I know she’s too innocent for this world. Too gentle to even think about something like swearing. I’ve seen how her friends imitate the way she talks, not cruel, just teasing, but it still makes me want to pull them aside one by one and tell them to speak properly.
But she just lets out a small laugh. Always like that. Always choosing gentleness.
Maybe that’s why this evening I’m sitting with her in the small room of my apartment, the orange sunlight coming in from the window and shining across her face. I’m leaning back on the sofa, one arm draped over the backrest, while she sits on the carpet, looking up at me with eyes that are far too pure for the topic I’m about to bring up.
“I just want you to have one word,” I murmur, my voice low, maybe a little too serious for such a tiny lesson.
She shakes her head lightly.

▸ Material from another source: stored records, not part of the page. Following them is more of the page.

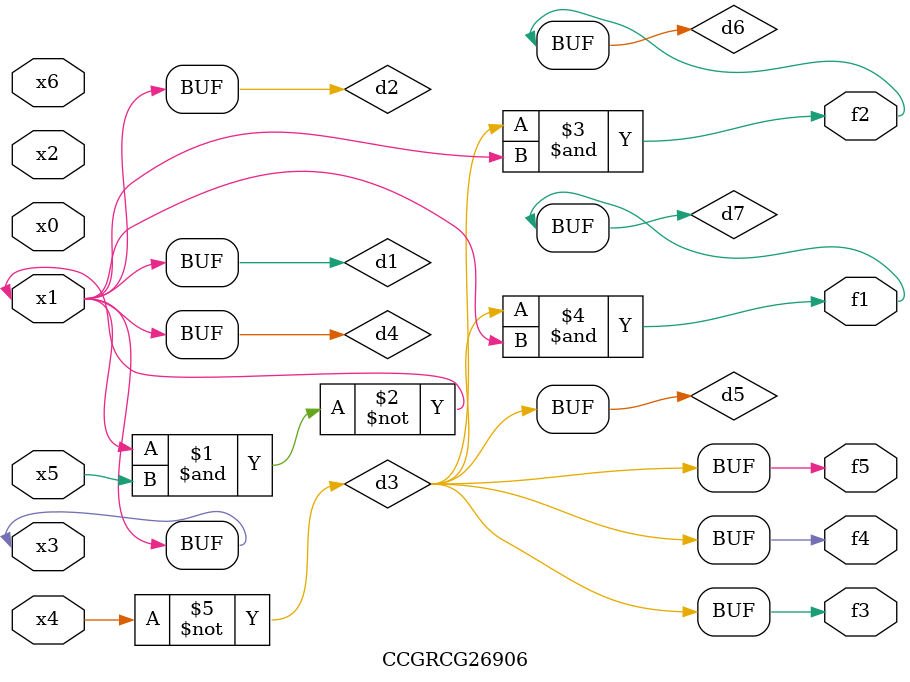
<source format=v>
module CCGRCG26906(
	input x0, x1, x2, x3, x4, x5, x6,
	output f1, f2, f3, f4, f5
);

	wire d1, d2, d3, d4, d5, d6, d7;

	buf (d1, x1, x3);
	nand (d2, x1, x5);
	not (d3, x4);
	buf (d4, d1, d2);
	buf (d5, d3);
	and (d6, d3, d4);
	and (d7, d3, d4);
	assign f1 = d7;
	assign f2 = d6;
	assign f3 = d5;
	assign f4 = d5;
	assign f5 = d5;
endmodule

</source>
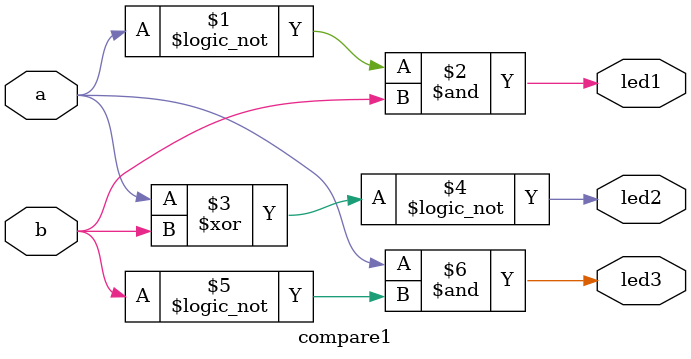
<source format=v>

module compare1
(
input wire a,           //定义输入的两个数a、b
input wire b,
output wire led1,     //定义三种输出结果对应的led
output wire led2,
output wire led3
);
          
assign led1 = (!a)&b;    //a<b
assign led2 = !(a^b);    //a=b
assign led3 = a&(!b);    //a>b

endmodule

</source>
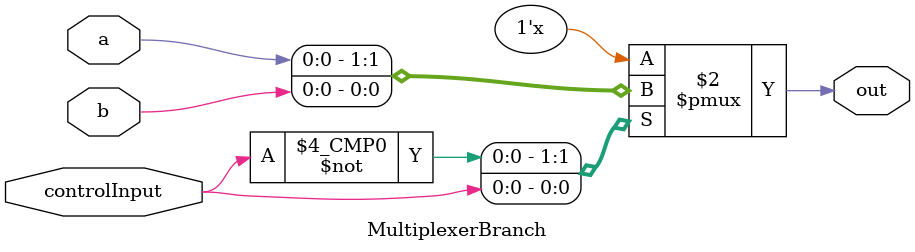
<source format=sv>
module MultiplexerBranch(
    input logic controlInput,
    input logic a, b,
    output logic out);

always_comb
    begin
        case (controlInput)
            0: out = a;
            1: out = b;
        endcase
    end
endmodule
</source>
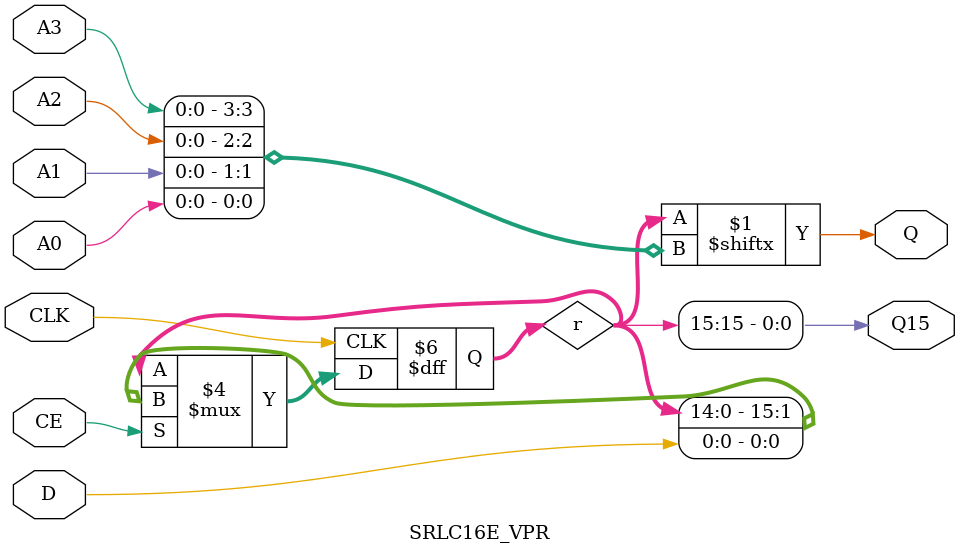
<source format=v>
module SRLC16E_VPR
(
input CLK, CE, D,
input A0, A1, A2, A3,
output Q, Q15
);
  parameter [15:0] INIT = 16'd0;
  parameter [0:0] IS_CLK_INVERTED = 1'b0;
  reg [15:0] r = INIT;
  assign Q15 = r[15];
  assign Q = r[{A3,A2,A1,A0}];
  generate
    if (IS_CLK_INVERTED) begin
      always @(negedge CLK) if (CE) r <= { r[14:0], D };
    end else begin
      always @(posedge CLK) if (CE) r <= { r[14:0], D };
    end
  endgenerate
endmodule
</source>
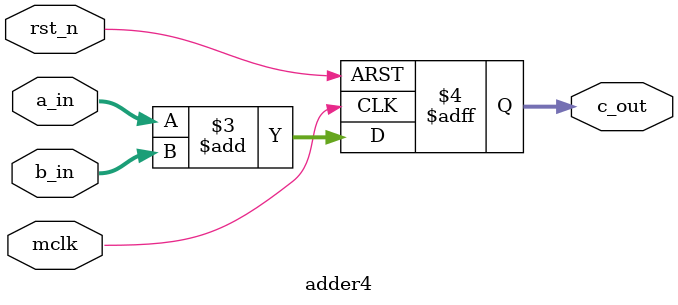
<source format=v>
module adder4(mclk,rst_n,a_in,b_in,c_out);

input mclk,rst_n;
input [3:0] a_in,b_in;
output [4:0] c_out;

reg[4:0] c_out;

always@(posedge mclk,negedge rst_n)
begin
	if(!rst_n)
		c_out <= 5'h0;
	else
		c_out <= a_in + b_in;
end

endmodule
</source>
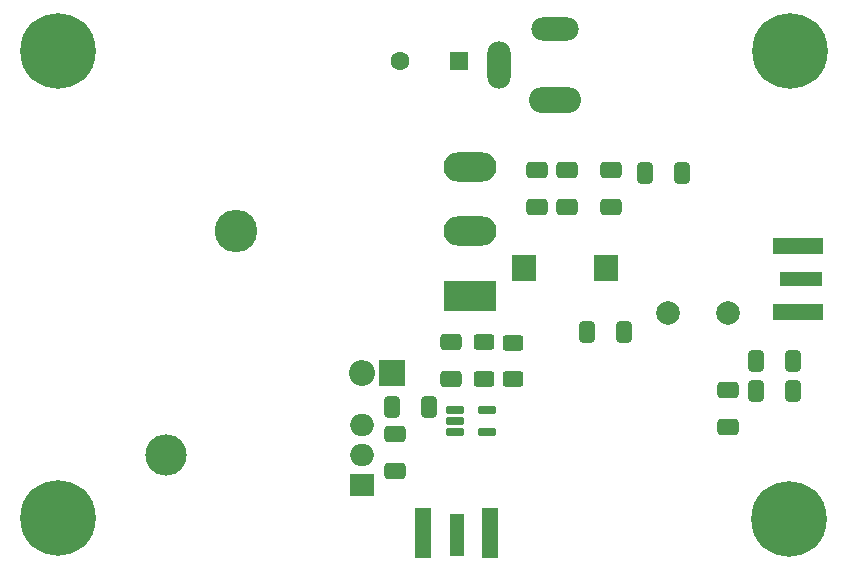
<source format=gbr>
%TF.GenerationSoftware,KiCad,Pcbnew,8.99.0-unknown-e538b98286~178~ubuntu22.04.1*%
%TF.CreationDate,2024-04-14T11:06:52+05:30*%
%TF.ProjectId,HF-PA-v10,48462d50-412d-4763-9130-2e6b69636164,rev?*%
%TF.SameCoordinates,Original*%
%TF.FileFunction,Soldermask,Top*%
%TF.FilePolarity,Negative*%
%FSLAX46Y46*%
G04 Gerber Fmt 4.6, Leading zero omitted, Abs format (unit mm)*
G04 Created by KiCad (PCBNEW 8.99.0-unknown-e538b98286~178~ubuntu22.04.1) date 2024-04-14 11:06:52*
%MOMM*%
%LPD*%
G01*
G04 APERTURE LIST*
G04 Aperture macros list*
%AMRoundRect*
0 Rectangle with rounded corners*
0 $1 Rounding radius*
0 $2 $3 $4 $5 $6 $7 $8 $9 X,Y pos of 4 corners*
0 Add a 4 corners polygon primitive as box body*
4,1,4,$2,$3,$4,$5,$6,$7,$8,$9,$2,$3,0*
0 Add four circle primitives for the rounded corners*
1,1,$1+$1,$2,$3*
1,1,$1+$1,$4,$5*
1,1,$1+$1,$6,$7*
1,1,$1+$1,$8,$9*
0 Add four rect primitives between the rounded corners*
20,1,$1+$1,$2,$3,$4,$5,0*
20,1,$1+$1,$4,$5,$6,$7,0*
20,1,$1+$1,$6,$7,$8,$9,0*
20,1,$1+$1,$8,$9,$2,$3,0*%
G04 Aperture macros list end*
%ADD10RoundRect,0.250000X-0.412500X-0.650000X0.412500X-0.650000X0.412500X0.650000X-0.412500X0.650000X0*%
%ADD11RoundRect,0.250000X0.412500X0.650000X-0.412500X0.650000X-0.412500X-0.650000X0.412500X-0.650000X0*%
%ADD12C,2.000000*%
%ADD13C,0.800000*%
%ADD14C,6.400000*%
%ADD15RoundRect,0.250000X-0.650000X0.412500X-0.650000X-0.412500X0.650000X-0.412500X0.650000X0.412500X0*%
%ADD16R,3.600000X1.270000*%
%ADD17R,4.200000X1.350000*%
%ADD18O,4.400000X2.200000*%
%ADD19O,4.000000X2.000000*%
%ADD20O,2.000000X4.000000*%
%ADD21R,1.600000X1.600000*%
%ADD22C,1.600000*%
%ADD23RoundRect,0.250000X0.650000X-0.412500X0.650000X0.412500X-0.650000X0.412500X-0.650000X-0.412500X0*%
%ADD24O,3.500000X3.500000*%
%ADD25R,2.000000X1.905000*%
%ADD26O,2.000000X1.905000*%
%ADD27R,1.270000X3.600000*%
%ADD28R,1.350000X4.200000*%
%ADD29O,3.600000X3.600000*%
%ADD30R,4.500000X2.500000*%
%ADD31O,4.500000X2.500000*%
%ADD32R,2.200000X2.200000*%
%ADD33O,2.200000X2.200000*%
%ADD34RoundRect,0.162500X-0.617500X-0.162500X0.617500X-0.162500X0.617500X0.162500X-0.617500X0.162500X0*%
%ADD35RoundRect,0.250000X-0.625000X0.400000X-0.625000X-0.400000X0.625000X-0.400000X0.625000X0.400000X0*%
%ADD36R,2.050000X2.200000*%
G04 APERTURE END LIST*
D10*
%TO.C,C9*%
X173222500Y-96330000D03*
X170097500Y-96330000D03*
%TD*%
D11*
%TO.C,C7*%
X189752500Y-89990000D03*
X186627500Y-89990000D03*
%TD*%
D12*
%TO.C,L4*%
X193440000Y-88320000D03*
X198520000Y-88320000D03*
%TD*%
D13*
%TO.C,H3*%
X139400000Y-105720000D03*
X140102944Y-104022944D03*
X140102944Y-107417056D03*
X141800000Y-103320000D03*
D14*
X141800000Y-105720000D03*
D13*
X141800000Y-108120000D03*
X143497056Y-104022944D03*
X143497056Y-107417056D03*
X144200000Y-105720000D03*
%TD*%
D15*
%TO.C,C17*%
X184930000Y-76230000D03*
X184930000Y-79355000D03*
%TD*%
D16*
%TO.C,RF_OUT1*%
X204677500Y-85460000D03*
D17*
X204477500Y-88285000D03*
X204477500Y-82635000D03*
%TD*%
D15*
%TO.C,C14*%
X188650000Y-76207500D03*
X188650000Y-79332500D03*
%TD*%
D18*
%TO.C,Power1*%
X183850000Y-70312500D03*
D19*
X183850000Y-64312500D03*
D20*
X179150000Y-67312500D03*
%TD*%
D21*
%TO.C,C15*%
X175762651Y-67050000D03*
D22*
X170762651Y-67050000D03*
%TD*%
D23*
%TO.C,C4*%
X175110000Y-93962500D03*
X175110000Y-90837500D03*
%TD*%
D13*
%TO.C,H4*%
X201300000Y-105790000D03*
X202002944Y-104092944D03*
X202002944Y-107487056D03*
X203700000Y-103390000D03*
D14*
X203700000Y-105790000D03*
D13*
X203700000Y-108190000D03*
X205397056Y-104092944D03*
X205397056Y-107487056D03*
X206100000Y-105790000D03*
%TD*%
D24*
%TO.C,U3*%
X150920000Y-100390000D03*
D25*
X167580000Y-102930000D03*
D26*
X167580000Y-100390000D03*
X167580000Y-97850000D03*
%TD*%
D10*
%TO.C,C1*%
X200917500Y-92420000D03*
X204042500Y-92420000D03*
%TD*%
D27*
%TO.C,RF_IN1*%
X175570000Y-107140000D03*
D28*
X172745000Y-106940000D03*
X178395000Y-106940000D03*
%TD*%
D29*
%TO.C,Q1*%
X156840000Y-81430000D03*
D30*
X176700000Y-86880000D03*
D31*
X176700000Y-81430000D03*
X176700000Y-75980000D03*
%TD*%
D23*
%TO.C,C3*%
X182350000Y-79352500D03*
X182350000Y-76227500D03*
%TD*%
D32*
%TO.C,D1*%
X170110000Y-93430000D03*
D33*
X167570000Y-93430000D03*
%TD*%
D34*
%TO.C,U2*%
X175440000Y-96522500D03*
X175440000Y-97472500D03*
X175440000Y-98422500D03*
X178140000Y-98422500D03*
X178140000Y-96522500D03*
%TD*%
D10*
%TO.C,C6*%
X191507500Y-76460000D03*
X194632500Y-76460000D03*
%TD*%
D13*
%TO.C,H1*%
X139430000Y-66200000D03*
X140132944Y-64502944D03*
X140132944Y-67897056D03*
X141830000Y-63800000D03*
D14*
X141830000Y-66200000D03*
D13*
X141830000Y-68600000D03*
X143527056Y-64502944D03*
X143527056Y-67897056D03*
X144230000Y-66200000D03*
%TD*%
D10*
%TO.C,C2*%
X200910000Y-94930000D03*
X204035000Y-94930000D03*
%TD*%
D15*
%TO.C,C8*%
X170340000Y-98597500D03*
X170340000Y-101722500D03*
%TD*%
%TO.C,C10*%
X198490000Y-94907500D03*
X198490000Y-98032500D03*
%TD*%
D13*
%TO.C,H2*%
X201352944Y-66177944D03*
X202055888Y-64480888D03*
X202055888Y-67875000D03*
X203752944Y-63777944D03*
D14*
X203752944Y-66177944D03*
D13*
X203752944Y-68577944D03*
X205450000Y-64480888D03*
X205450000Y-67875000D03*
X206152944Y-66177944D03*
%TD*%
D35*
%TO.C,R2*%
X177860000Y-90840000D03*
X177860000Y-93940000D03*
%TD*%
%TO.C,R3*%
X180300000Y-90870000D03*
X180300000Y-93970000D03*
%TD*%
D36*
%TO.C,L3*%
X188205000Y-84520000D03*
X181255000Y-84520000D03*
%TD*%
M02*

</source>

It’s the expression she always makes before saying something like, “I’d feel bad if I insulted someone.” And yes, she actually says it. Again.
I sigh. Not angry, just a strange kind of frustration. The kind that only appears when it’s about her. “Just one word. To protect yourself. You know people can take advantage of you, right?”
She keeps looking at me. Not refusing, but not agreeing either. Her expression is always like that, like she’s waiting for me to find a softer way, even though I don’t have a softer way.
I finally say one word. Quietly. Clearly. Not too vulgar. Beginner level.
She repeats it. Wrong.
I freeze for three seconds. “Not… like that. You put the emphasis in the wrong place.”
She tries again. Somehow even more wrong.
I bend forward, my elbows on my knees, a hand covering my face. “How do you make a curse word sound like… a prayer?”
She giggles softly. That sound hits my chest in a way I hate to admit. Makes me want to laugh with her, even though I’m trying to be very, very serious.
“Try again,” I say, lowering my hand and looking at her. I tap my lips. “Follow the shape. Slowly. From here.”
She stares at my lips for too long before trying again. And this time, she says it…
…correctly.
But before I can feel proud—or satisfied that she finally got it—she looks at me, frowns a little, and says it again. At me.
At. Me.
I go still. My breath catches, as if my entire body refuses to accept the fact that the softest girl in the world just swore… at me.
“Me?” My voice drops an octave without meaning to. “You have the guts to say that to me?”
She doesn’t answer, and maybe that’s what makes the heat rush to my face. Not anger—more like an absurd kind of indignation. Ridiculous. Jealous of the curse word she just aimed at me.
I lean forward, closing the distance. “You don’t swear at other people. You don’t swear at your friends. But me?” My brow lifts. “I’m the first?”
She bites her lip—a tiny movement that wipes out whatever annoyance I had left.
I take a slow breath, then slide my hand to her waist, pulling her up to sit on the sofa with me. Not to punish her, not to scare her—just to bring her closer. Closer to me. Because apparently, I’m too weak when it comes to her.
I look at her for a long moment before the corner of my mouth lifts slightly. “Alright. But from now on,” I touch her chin, “if you’re going to curse at someone, make sure they deserve it.”
I lean in, my voice softer. “And don’t start with me.”